◆ **What is being asked**
Repeat only the lines below from the one containing "M877,1294H913V1330L876,1329Z" through the one containing "<!-- street labels -->", inclusive, exactly as written.

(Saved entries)

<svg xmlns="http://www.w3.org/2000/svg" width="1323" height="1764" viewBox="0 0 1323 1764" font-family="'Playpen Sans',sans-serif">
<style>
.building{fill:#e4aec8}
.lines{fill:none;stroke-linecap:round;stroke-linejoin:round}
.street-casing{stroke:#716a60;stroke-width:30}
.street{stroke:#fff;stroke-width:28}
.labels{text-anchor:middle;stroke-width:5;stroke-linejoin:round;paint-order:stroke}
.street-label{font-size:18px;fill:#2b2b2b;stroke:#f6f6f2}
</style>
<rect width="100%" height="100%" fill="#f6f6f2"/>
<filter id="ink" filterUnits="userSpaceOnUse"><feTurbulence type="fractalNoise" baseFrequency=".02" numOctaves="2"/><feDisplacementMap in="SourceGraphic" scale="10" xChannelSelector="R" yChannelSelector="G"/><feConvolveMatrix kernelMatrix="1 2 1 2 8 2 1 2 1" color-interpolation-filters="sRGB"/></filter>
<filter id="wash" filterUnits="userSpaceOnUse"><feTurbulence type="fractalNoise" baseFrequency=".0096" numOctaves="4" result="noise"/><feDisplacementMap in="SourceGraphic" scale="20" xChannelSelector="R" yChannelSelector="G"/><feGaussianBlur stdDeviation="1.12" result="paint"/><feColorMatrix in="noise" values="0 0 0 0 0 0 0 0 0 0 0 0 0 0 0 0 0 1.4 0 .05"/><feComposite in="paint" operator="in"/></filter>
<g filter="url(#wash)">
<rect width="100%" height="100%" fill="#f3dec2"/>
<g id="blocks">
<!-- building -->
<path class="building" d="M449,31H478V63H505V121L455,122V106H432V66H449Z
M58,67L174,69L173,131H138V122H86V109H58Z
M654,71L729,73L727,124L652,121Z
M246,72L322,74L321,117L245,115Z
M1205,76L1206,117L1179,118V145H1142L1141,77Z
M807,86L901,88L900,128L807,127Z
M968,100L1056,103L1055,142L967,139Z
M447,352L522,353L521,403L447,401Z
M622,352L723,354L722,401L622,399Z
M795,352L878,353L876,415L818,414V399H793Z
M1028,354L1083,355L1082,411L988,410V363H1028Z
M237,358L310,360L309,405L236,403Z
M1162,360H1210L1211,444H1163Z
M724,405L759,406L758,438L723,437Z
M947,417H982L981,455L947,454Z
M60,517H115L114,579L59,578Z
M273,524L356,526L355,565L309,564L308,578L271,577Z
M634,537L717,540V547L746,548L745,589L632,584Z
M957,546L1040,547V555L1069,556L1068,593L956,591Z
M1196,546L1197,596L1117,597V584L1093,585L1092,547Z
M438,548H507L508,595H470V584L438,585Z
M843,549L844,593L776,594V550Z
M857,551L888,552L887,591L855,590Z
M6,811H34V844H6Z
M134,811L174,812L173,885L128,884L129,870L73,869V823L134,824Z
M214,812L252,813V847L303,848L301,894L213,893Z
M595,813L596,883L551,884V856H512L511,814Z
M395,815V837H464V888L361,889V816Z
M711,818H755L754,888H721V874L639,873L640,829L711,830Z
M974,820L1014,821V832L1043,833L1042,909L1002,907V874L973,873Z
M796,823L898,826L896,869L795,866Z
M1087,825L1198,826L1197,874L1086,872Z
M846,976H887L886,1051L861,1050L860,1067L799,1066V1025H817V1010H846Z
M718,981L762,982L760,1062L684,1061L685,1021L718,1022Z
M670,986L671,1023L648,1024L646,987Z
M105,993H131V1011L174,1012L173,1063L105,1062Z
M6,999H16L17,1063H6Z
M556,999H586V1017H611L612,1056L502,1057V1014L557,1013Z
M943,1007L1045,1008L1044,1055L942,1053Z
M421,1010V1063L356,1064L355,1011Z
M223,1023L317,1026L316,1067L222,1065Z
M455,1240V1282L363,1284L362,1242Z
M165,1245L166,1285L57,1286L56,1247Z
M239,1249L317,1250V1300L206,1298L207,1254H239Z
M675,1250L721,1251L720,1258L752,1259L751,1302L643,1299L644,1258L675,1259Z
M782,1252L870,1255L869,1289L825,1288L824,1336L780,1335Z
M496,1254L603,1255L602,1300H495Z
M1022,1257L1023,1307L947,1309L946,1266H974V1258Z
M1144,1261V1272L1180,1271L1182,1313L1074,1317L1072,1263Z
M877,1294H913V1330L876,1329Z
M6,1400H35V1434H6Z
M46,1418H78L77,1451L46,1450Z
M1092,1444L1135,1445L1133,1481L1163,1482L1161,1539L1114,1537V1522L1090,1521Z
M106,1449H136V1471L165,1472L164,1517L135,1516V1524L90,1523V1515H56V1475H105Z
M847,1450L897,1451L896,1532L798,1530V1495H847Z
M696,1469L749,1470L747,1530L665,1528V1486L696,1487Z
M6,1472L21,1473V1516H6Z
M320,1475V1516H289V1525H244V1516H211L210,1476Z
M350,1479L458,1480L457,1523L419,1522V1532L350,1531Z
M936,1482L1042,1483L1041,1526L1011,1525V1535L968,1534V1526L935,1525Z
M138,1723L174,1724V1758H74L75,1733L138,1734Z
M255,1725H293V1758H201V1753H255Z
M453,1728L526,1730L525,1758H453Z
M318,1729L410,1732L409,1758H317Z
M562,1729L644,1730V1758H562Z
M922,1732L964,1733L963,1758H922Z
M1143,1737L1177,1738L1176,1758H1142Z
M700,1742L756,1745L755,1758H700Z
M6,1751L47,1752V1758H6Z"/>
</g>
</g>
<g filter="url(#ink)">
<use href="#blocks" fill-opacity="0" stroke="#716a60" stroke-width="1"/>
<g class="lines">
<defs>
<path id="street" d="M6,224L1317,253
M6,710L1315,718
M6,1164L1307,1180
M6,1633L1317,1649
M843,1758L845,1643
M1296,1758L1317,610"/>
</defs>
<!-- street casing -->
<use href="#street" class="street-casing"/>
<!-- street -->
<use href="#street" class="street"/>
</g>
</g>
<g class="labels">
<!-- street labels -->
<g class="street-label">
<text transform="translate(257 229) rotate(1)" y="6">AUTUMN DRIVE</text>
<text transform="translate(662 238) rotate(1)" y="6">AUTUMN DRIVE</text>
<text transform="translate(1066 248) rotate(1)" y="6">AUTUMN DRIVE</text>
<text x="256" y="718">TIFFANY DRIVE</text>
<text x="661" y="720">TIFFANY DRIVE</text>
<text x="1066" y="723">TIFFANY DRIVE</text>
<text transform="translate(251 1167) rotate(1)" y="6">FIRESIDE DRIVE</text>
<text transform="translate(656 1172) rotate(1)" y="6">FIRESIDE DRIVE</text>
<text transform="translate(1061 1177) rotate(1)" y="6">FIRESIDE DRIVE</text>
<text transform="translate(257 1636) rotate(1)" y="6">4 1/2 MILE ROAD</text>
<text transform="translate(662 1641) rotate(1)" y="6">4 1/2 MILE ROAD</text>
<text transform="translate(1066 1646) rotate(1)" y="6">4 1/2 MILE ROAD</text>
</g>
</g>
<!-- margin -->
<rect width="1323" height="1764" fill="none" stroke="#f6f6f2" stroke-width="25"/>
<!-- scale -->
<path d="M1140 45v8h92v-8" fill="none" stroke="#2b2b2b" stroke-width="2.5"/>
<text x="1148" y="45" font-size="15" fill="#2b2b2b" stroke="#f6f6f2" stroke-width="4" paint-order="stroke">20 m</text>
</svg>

◆ **Response**
M877,1294H913V1330L876,1329Z
M6,1400H35V1434H6Z
M46,1418H78L77,1451L46,1450Z
M1092,1444L1135,1445L1133,1481L1163,1482L1161,1539L1114,1537V1522L1090,1521Z
M106,1449H136V1471L165,1472L164,1517L135,1516V1524L90,1523V1515H56V1475H105Z
M847,1450L897,1451L896,1532L798,1530V1495H847Z
M696,1469L749,1470L747,1530L665,1528V1486L696,1487Z
M6,1472L21,1473V1516H6Z
M320,1475V1516H289V1525H244V1516H211L210,1476Z
M350,1479L458,1480L457,1523L419,1522V1532L350,1531Z
M936,1482L1042,1483L1041,1526L1011,1525V1535L968,1534V1526L935,1525Z
M138,1723L174,1724V1758H74L75,1733L138,1734Z
M255,1725H293V1758H201V1753H255Z
M453,1728L526,1730L525,1758H453Z
M318,1729L410,1732L409,1758H317Z
M562,1729L644,1730V1758H562Z
M922,1732L964,1733L963,1758H922Z
M1143,1737L1177,1738L1176,1758H1142Z
M700,1742L756,1745L755,1758H700Z
M6,1751L47,1752V1758H6Z"/>
</g>
</g>
<g filter="url(#ink)">
<use href="#blocks" fill-opacity="0" stroke="#716a60" stroke-width="1"/>
<g class="lines">
<defs>
<path id="street" d="M6,224L1317,253
M6,710L1315,718
M6,1164L1307,1180
M6,1633L1317,1649
M843,1758L845,1643
M1296,1758L1317,610"/>
</defs>
<!-- street casing -->
<use href="#street" class="street-casing"/>
<!-- street -->
<use href="#street" class="street"/>
</g>
</g>
<g class="labels">
<!-- street labels -->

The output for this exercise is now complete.